Trecho do texto —
::::
Der Reisende ("O viajante", em tradução livre), um romance de 1938 escrito por Ulrich Alexander Boschwitz, conta a história do empresário Otto Silbermann, que foge de Berlim logo após a Noite dos Cristais, evento de perseguição aos judeus que marcou o início do Holocausto.
Muitos de seus amigos judeus haviam sido levados pelos nazistas. E Silbermann decidiu pegar uma série de trens através da Alemanha, na tentativa, sem sucesso, de deixar o país.
O autor do romance, cujo pai era judeu e a mãe protestante, na verdade fugiu da Alemanha nazista em 1935. Foi primeiro para a Suécia, depois para a Noruega e, em seguida, para a Inglaterra. Isso foi logo após a promulgação das leis antissemitas e racistas de Nurembergue, em 15 de setembro de 1935. O pai de Boschwitz havia morrido durante a Primeira Guerra Mundial, e sua irmã, emigrado para os territórios palestinos em 1933.
Boschwitz escreveu o romance no exílio. Publicado pela primeira vez no Reino Unido em 1939 sob o título The Man Who Took Trains (O homem que pegava trens), o livro não teve muito impacto na época e saiu de circulação. Ulrich Boschwitz morreu em 1942, aos 27 anos, quando o navio em que viajava foi torpedeado por um submarino alemão no Atlântico Norte.
Mas quando a primeira edição em língua alemã saiu, em 2018, foi aclamada como uma descoberta literária.
Com base no manuscrito original em alemão e nas próprias notas do autor, uma nova tradução foi publicada em inglês e em cerca de 20 idiomas (uma versão em português ainda não está disponível).
The Pessenger (O passageiro), como foi titulado em inglês, está na lista de mais vendidos do jornal Sunday Times do Reino Unido.
::::
Dados fornecidos —
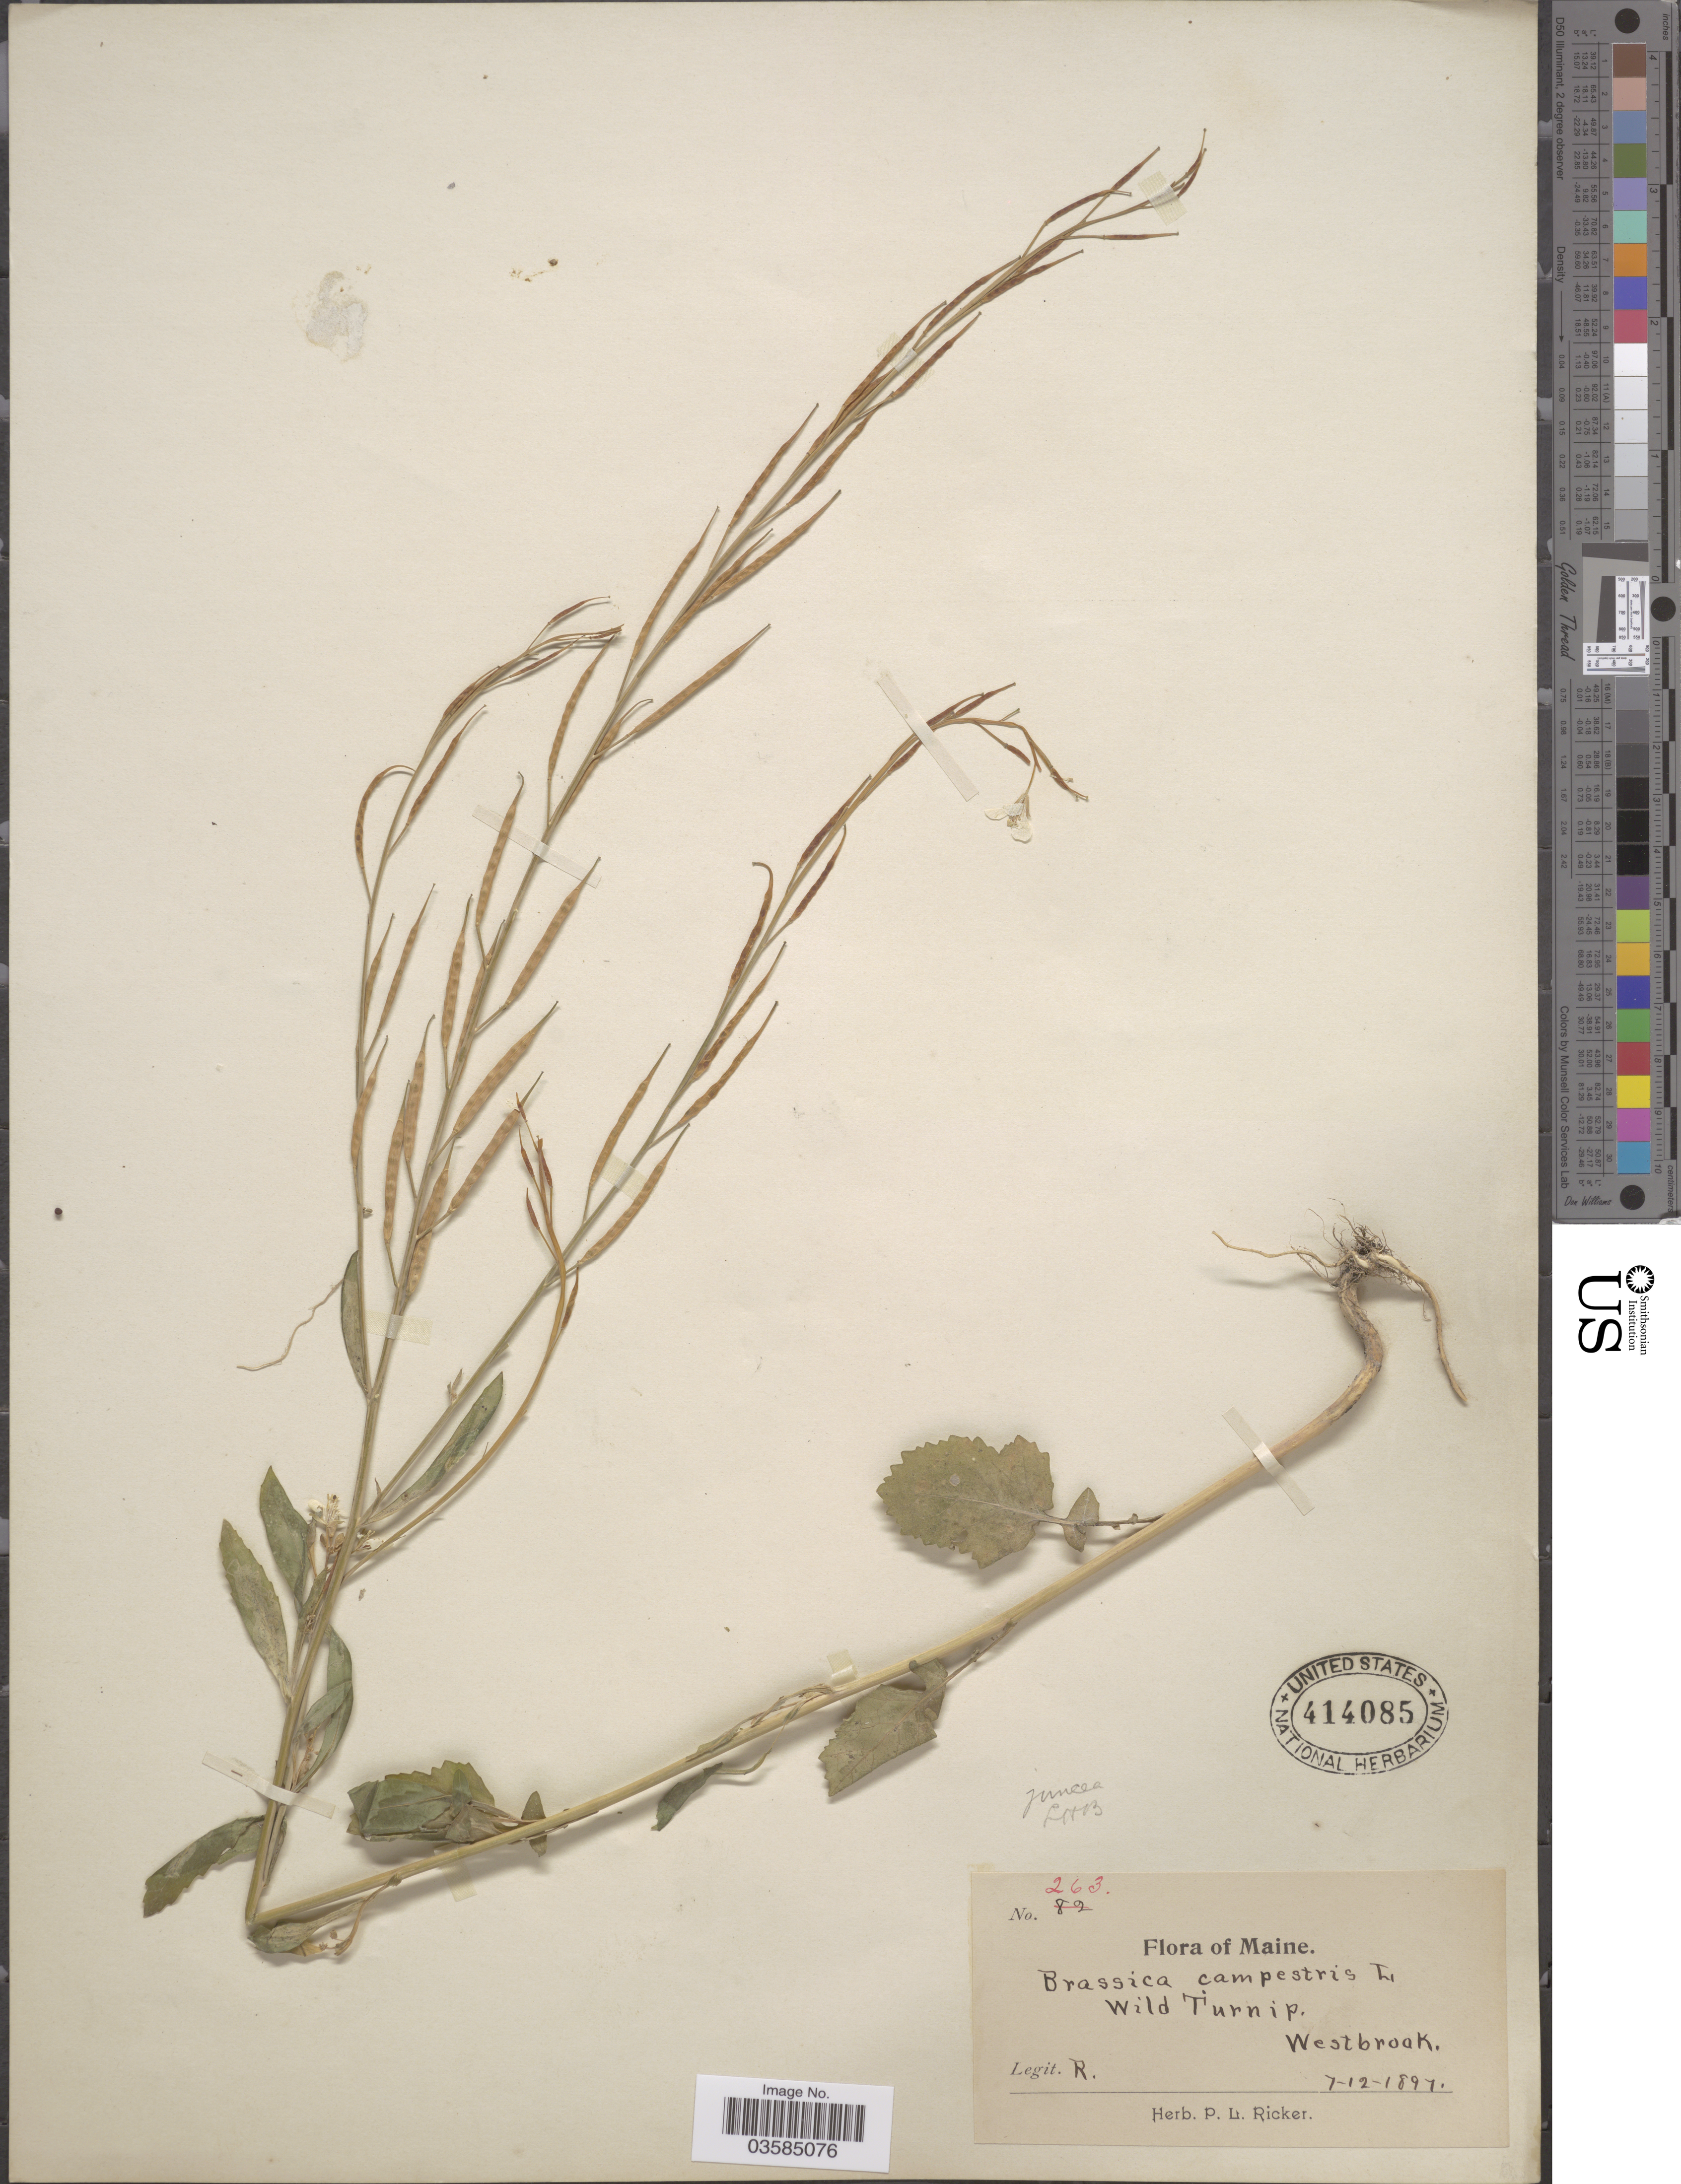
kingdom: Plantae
::::
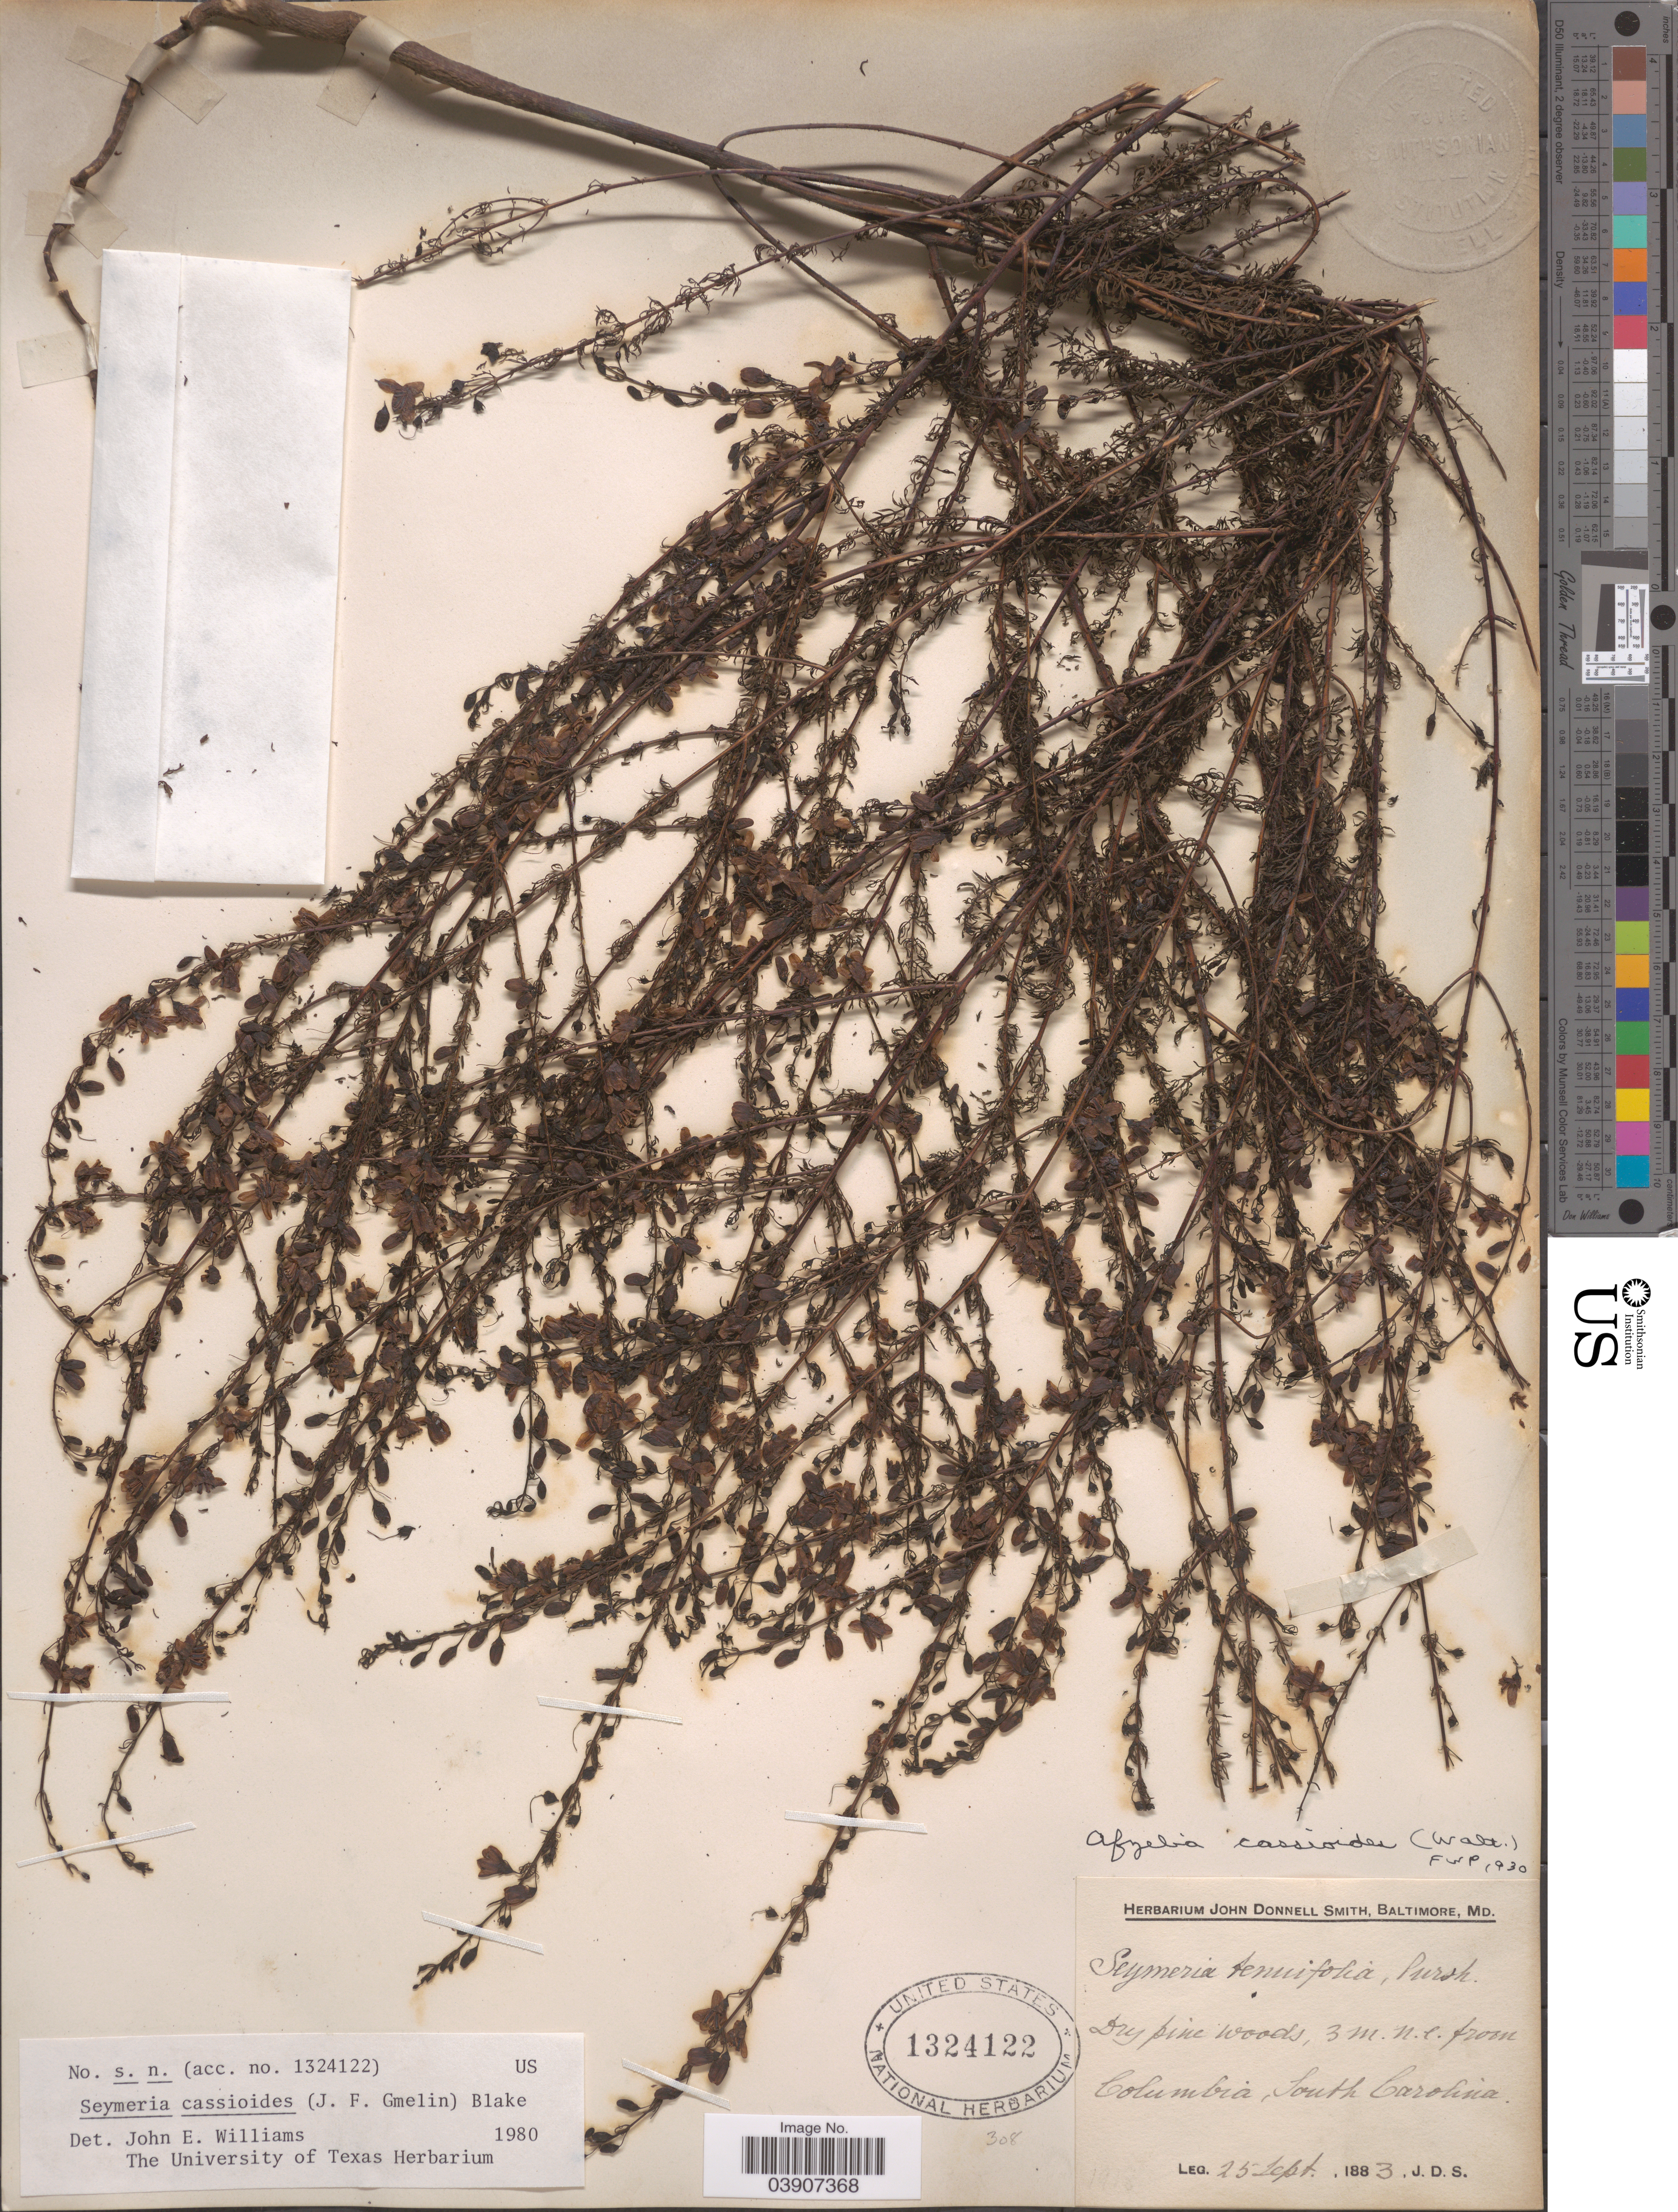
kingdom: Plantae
::::
Instruções do exercício —
**1)** No texto sobre o romance Der Reisende, reescreva o trecho que vai de "Muitos de seus" até "palestinos em 1933.", inclusive, trocando "Suécia" por "Finlândia".
**2)** Verta para o inglês esta frase do texto sobre o romance Der Reisende: "Mas quando a primeira edição em língua alemã saiu, em 2018, foi aclamada como uma descoberta literária."
Os registros vêm de outra fonte.

Lista de respostas —
**1)**
Muitos de seus amigos judeus haviam sido levados pelos nazistas. E Silbermann decidiu pegar uma série de trens através da Alemanha, na tentativa, sem sucesso, de deixar o país.
O autor do romance, cujo pai era judeu e a mãe protestante, na verdade fugiu da Alemanha nazista em 1935. Foi primeiro para a Finlândia, depois para a Noruega e, em seguida, para a Inglaterra. Isso foi logo após a promulgação das leis antissemitas e racistas de Nurembergue, em 15 de setembro de 1935. O pai de Boschwitz havia morrido durante a Primeira Guerra Mundial, e sua irmã, emigrado para os territórios palestinos em 1933.

**2)** But when the first German-language edition came out, in 2018, it was hailed as a literary discovery.